“It’s a whole new cancer world” and “I don’t remember what it’s like to have sleep” were the most common themes of mothers interviewed during the maintenance phase of their child’s treatment for acute lymphoblastic leukemia (ALL). Results of this qualitative study were published in the Journal of Pediatric Nursing (2014; doi:10.1016/j.pedn.2014.01.002).
A second study, published in the Journal of Pediatric Oncology Nursing (2014; doi:10.1177/1043454213520346), compared the quantitative differences between stress, anxiety, and depression in parents of chronically ill children and parents of healthy children. Even months after their child’s diagnosis and treatment, 46% of mothers still exhibited symptoms of clinical anxiety, and 26% of mothers showed depressive symptoms.
“Although these mothers were in the maintenance phase of their child’s treatment for ALL and the prognosis was good, we heard them say over and over that things could never go back to what they were before,” said Madalynn Neu, PhD, RN, assistant professor at the University of Colorado College of Nursing in Denver.

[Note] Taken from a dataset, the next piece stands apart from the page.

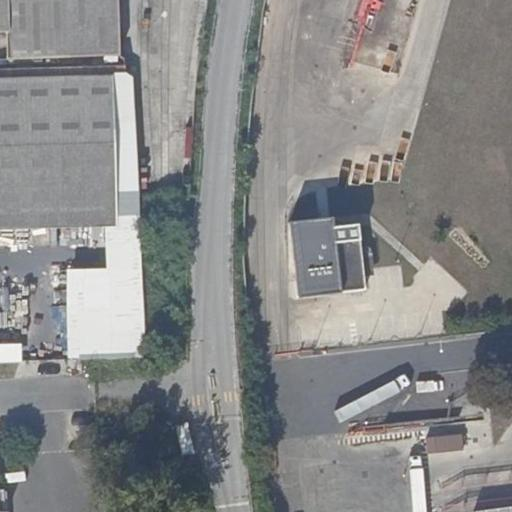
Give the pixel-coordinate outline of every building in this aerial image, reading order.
[(7,59),(118,55),(115,0),(0,0),(0,28),(6,28),(7,59)] [(0,79),(0,217),(115,213),(110,76),(0,79)] [(329,219),(289,224),(297,300),(368,292),(361,225),(330,228),(329,219)] [(24,344),(0,344),(0,363),(25,363),(24,344)] [(463,433),(427,434),(428,452),(464,450),(463,433)]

“Many had lost their normal lives—lost jobs, houses, friends. Some were juggling their time around their child’s needs and they had fears about many things—fear of recurrence, fear of making a mistake with medication, fear their kids might get sick with an infection,” said Ellen Matthews, PhD, RN, associate professor at the University of Colorado College of Nursing.
The researchers chose to work with mothers during the maintenance period of treatment to avoid making any additional demands on mothers during the acute period of their child’s illness. This allowed Neu, Matthews, and colleagues to look at the mid- and longer-term effects of a child’s diagnosis on the mother’s well-being. For example, the researchers found that once sleep arrangements changed during a child’s treatment, they frequently stayed changed rather than going back to what parents had seen as normal before treatment.
“Mothers talked about the difficulty of sleep while giving steroid medication. If the ill child got to stay up late watching movies, the siblings wanted to stay up, too. The same was true of sleeping in a parent’s room: if an ill child wanted to sleep close to a parent (or if a parent wanted to sleep close to an ill child), siblings tended to move in as well. Sleep can be challenging for parents of well children, and our studies show it’s even more challenging for parents of children who have had ALL,” Neu said.
The group hopes that awareness of maternal concerns after a child’s treatment for ALL will promote interventions to help mothers manage life issues affected by their child’s illness.